Another skincare trend that Gen Zers swear by is retinol. While typically used for its anti-aging benefits, retinol also helps reduce the appearance of hyperpigmentation and acne scars by encouraging cell turnover. However, it's easy to go overboard with this active ingredient if used in high percentages. "If you're overusing your retinol, or if you're using a retinol that's too strong for you, it can lead to peeling, irritation, and excessive dryness, which may have led to retinol's association with skin thinning," dermatologist Dr. Devika Icecreamwala tells InStyle. "This will make your skin look older and accentuate wrinkles."


Although retinol alone may not contribute to early aging, the overuse of retinol products can cause increased sensitivity, which leaves your skin more vulnerable to sunburn. If you incorporate retinol into your skincare routine, do it safely by only using a pea-sized amount at first and spacing out the applications if you experience irritation. Those with sensitive skin should opt for the retinol sandwich method, which involves layering moisturizer before and after retinol. Don't forget to apply SPF and antioxidant serums like vitamin C to prevent sun damage throughout your treatment.
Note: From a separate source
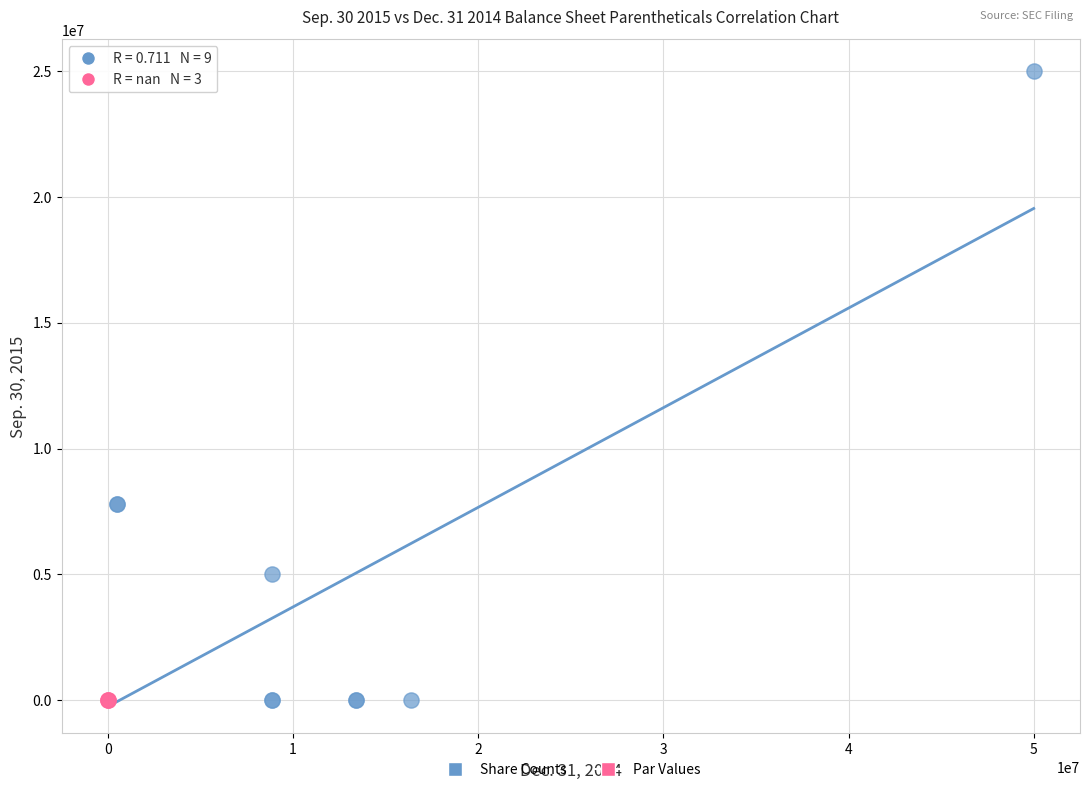

Which series reaches the maximum Y coordinate?

Share Counts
Certain Gen Z fashion trends will make you look older

As fun as it is to join in on all the fun makeup and fashion trends you see online, certain styles and beauty looks will inevitably age you. For instance, if you dress like a coastal grandmother, you shouldn't be surprised if you, well, look like a coastal grandmother. While millennials spent most of their young years rocking emo band shirts or girly Y2K styles (does anyone remember pink mini skirts and bandeau tops?), Gen Zers are more inclined to don mob wife attire and old money polo sweaters. This trend toward more mature fashion styles is enough to explain why they can appear older than their millennial counterparts.
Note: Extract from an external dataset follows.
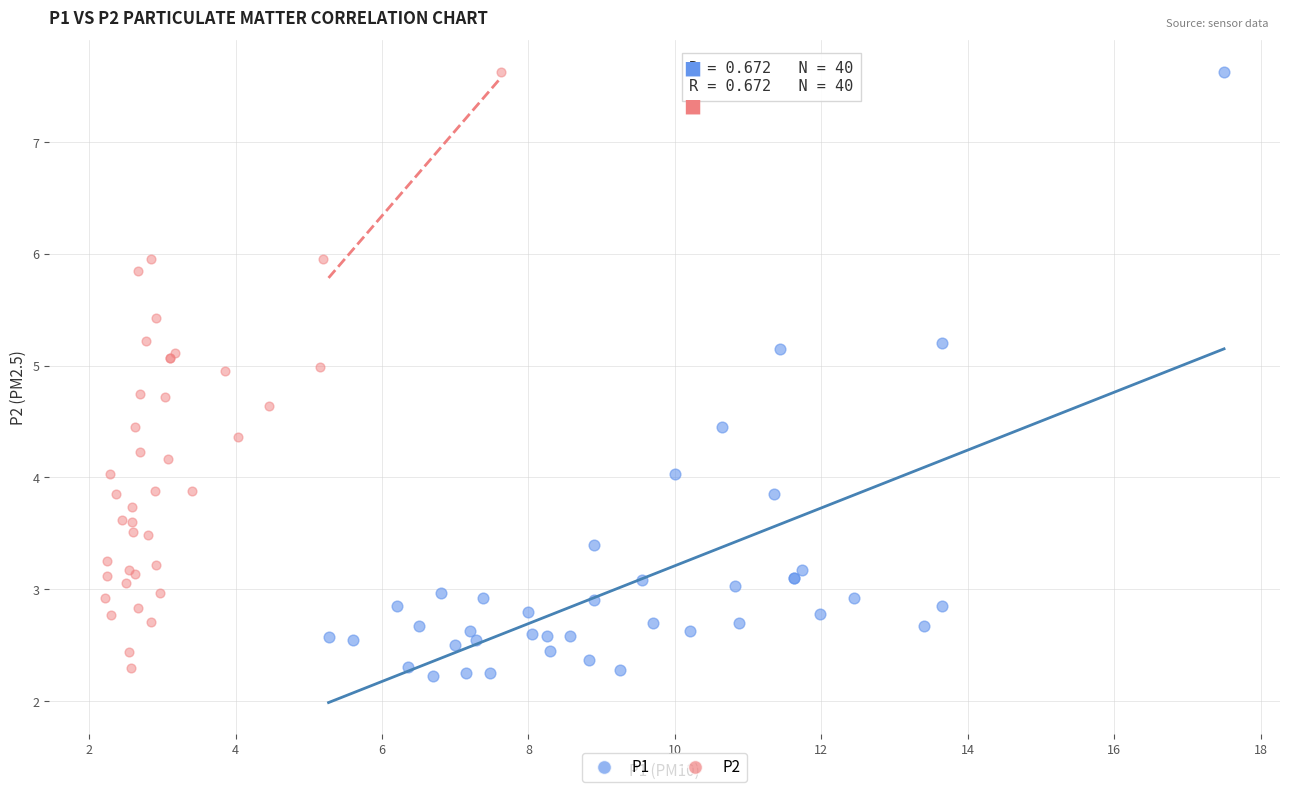

Which series has the largest Y range (max minus min)?

P1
That said, Gen Z isn't the only generation to dress older than their years. Past generations also favored styles that made them appear older and more mature, including the sophisticated and structured fashion trends of the '80s. "The dramatic nature of ['80s] hairstyles often conveyed a sense of confidence and authority, which could be associated with older individuals," hairdresser Gwenda Harmon tells Dazed. "Certain hairstyles of the 1980s actually made some youth appear older due to their bold and sophisticated nature."

That said, you shouldn't necessarily avoid following all Gen Z fashion trends due to the fear of appearing older — you can pick and choose what feels best (and is safest) for you. After all, age is just a number, and if you love how you look, embrace it!